-- Data in this exercise follows --

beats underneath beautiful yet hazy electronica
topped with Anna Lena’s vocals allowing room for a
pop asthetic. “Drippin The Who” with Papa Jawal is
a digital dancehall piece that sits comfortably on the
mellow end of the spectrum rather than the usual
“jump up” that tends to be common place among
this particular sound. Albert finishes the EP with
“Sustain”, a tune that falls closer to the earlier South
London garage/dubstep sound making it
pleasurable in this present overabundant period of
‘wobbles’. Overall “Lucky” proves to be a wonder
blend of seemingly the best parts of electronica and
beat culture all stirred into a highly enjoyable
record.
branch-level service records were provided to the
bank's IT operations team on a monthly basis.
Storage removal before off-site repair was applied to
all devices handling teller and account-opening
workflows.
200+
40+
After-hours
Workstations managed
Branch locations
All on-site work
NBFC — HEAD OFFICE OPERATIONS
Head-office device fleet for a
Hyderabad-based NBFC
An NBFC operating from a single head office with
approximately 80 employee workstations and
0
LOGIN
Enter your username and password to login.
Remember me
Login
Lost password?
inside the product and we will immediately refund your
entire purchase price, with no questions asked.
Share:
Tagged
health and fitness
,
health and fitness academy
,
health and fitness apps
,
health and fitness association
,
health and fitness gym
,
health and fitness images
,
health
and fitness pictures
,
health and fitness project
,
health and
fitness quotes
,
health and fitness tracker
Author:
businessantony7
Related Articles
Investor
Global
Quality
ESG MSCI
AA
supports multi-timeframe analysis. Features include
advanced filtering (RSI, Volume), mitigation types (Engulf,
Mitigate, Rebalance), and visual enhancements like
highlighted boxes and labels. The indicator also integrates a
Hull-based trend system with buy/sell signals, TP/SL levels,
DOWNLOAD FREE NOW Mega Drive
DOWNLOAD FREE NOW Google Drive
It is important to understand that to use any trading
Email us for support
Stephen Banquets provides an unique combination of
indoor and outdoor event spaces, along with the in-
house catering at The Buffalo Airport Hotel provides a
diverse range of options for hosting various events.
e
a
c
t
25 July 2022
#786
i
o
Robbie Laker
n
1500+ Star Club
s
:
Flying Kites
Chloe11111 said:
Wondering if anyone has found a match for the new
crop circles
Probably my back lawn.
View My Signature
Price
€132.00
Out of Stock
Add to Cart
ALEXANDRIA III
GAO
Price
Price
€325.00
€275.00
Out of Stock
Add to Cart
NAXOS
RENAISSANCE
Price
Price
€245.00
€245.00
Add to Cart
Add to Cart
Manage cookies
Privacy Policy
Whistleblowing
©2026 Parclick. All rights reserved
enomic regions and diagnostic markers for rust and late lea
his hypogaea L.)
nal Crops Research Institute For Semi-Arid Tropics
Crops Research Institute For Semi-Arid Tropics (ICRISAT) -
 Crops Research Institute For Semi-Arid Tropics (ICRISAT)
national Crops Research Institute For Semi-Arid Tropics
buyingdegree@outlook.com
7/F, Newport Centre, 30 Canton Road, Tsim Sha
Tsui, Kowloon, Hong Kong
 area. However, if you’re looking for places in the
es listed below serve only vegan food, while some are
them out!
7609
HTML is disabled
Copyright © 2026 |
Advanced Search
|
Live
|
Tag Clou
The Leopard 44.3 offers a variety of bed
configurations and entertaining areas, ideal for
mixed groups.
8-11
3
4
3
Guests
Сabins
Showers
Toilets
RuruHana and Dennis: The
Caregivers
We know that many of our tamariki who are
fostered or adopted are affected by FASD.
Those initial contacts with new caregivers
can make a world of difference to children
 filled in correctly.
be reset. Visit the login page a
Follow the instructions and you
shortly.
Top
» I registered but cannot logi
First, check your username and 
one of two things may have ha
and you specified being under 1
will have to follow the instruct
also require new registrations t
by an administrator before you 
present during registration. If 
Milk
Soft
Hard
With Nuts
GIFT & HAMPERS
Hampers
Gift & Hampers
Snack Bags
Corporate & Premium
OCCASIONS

-- Data in this exercise concluded --

= Problem =
Give the lines from the start of the material through the line containing "supports multi-timeframe analysis." as a Markdown table with two columns, Row and Material line. Number the rows in order and leave out any blank lines.

= Reply =
| Row | Material line |
|---|---|
| 1 | beats underneath beautiful yet hazy electronica |
| 2 | topped with Anna Lena’s vocals allowing room for a |
| 3 | pop asthetic. “Drippin The Who” with Papa Jawal is |
| 4 | a digital dancehall piece that sits comfortably on the |
| 5 | mellow end of the spectrum rather than the usual |
| 6 | “jump up” that tends to be common place among |
| 7 | this particular sound. Albert finishes the EP with |
| 8 | “Sustain”, a tune that falls closer to the earlier South |
| 9 | London garage/dubstep sound making it |
| 10 | pleasurable in this present overabundant period of |
| 11 | ‘wobbles’. Overall “Lucky” proves to be a wonder |
| 12 | blend of seemingly the best parts of electronica and |
| 13 | beat culture all stirred into a highly enjoyable |
| 14 | record. |
| 15 | branch-level service records were provided to the |
| 16 | bank's IT operations team on a monthly basis. |
| 17 | Storage removal before off-site repair was applied to |
| 18 | all devices handling teller and account-opening |
| 19 | workflows. |
| 20 | 200+ |
| 21 | 40+ |
| 22 | After-hours |
| 23 | Workstations managed |
| 24 | Branch locations |
| 25 | All on-site work |
| 26 | NBFC — HEAD OFFICE OPERATIONS |
| 27 | Head-office device fleet for a |
| 28 | Hyderabad-based NBFC |
| 29 | An NBFC operating from a single head office with |
| 30 | approximately 80 employee workstations and |
| 31 | 0 |
| 32 | LOGIN |
| 33 | Enter your username and password to login. |
| 34 | Remember me |
| 35 | Login |
| 36 | Lost password? |
| 37 | inside the product and we will immediately refund your |
| 38 | entire purchase price, with no questions asked. |
| 39 | Share: |
| 40 | Tagged |
| 41 | health and fitness |
| 42 | , |
| 43 | health and fitness academy |
| 44 | , |
| 45 | health and fitness apps |
| 46 | , |
| 47 | health and fitness association |
| 48 | , |
| 49 | health and fitness gym |
| 50 | , |
| 51 | health and fitness images |
| 52 | , |
| 53 | health |
| 54 | and fitness pictures |
| 55 | , |
| 56 | health and fitness project |
| 57 | , |
| 58 | health and |
| 59 | fitness quotes |
| 60 | , |
| 61 | health and fitness tracker |
| 62 | Author: |
| 63 | businessantony7 |
| 64 | Related Articles |
| 65 | Investor |
| 66 | Global |
| 67 | Quality |
| 68 | ESG MSCI |
| 69 | AA |
| 70 | supports multi-timeframe analysis. Features include |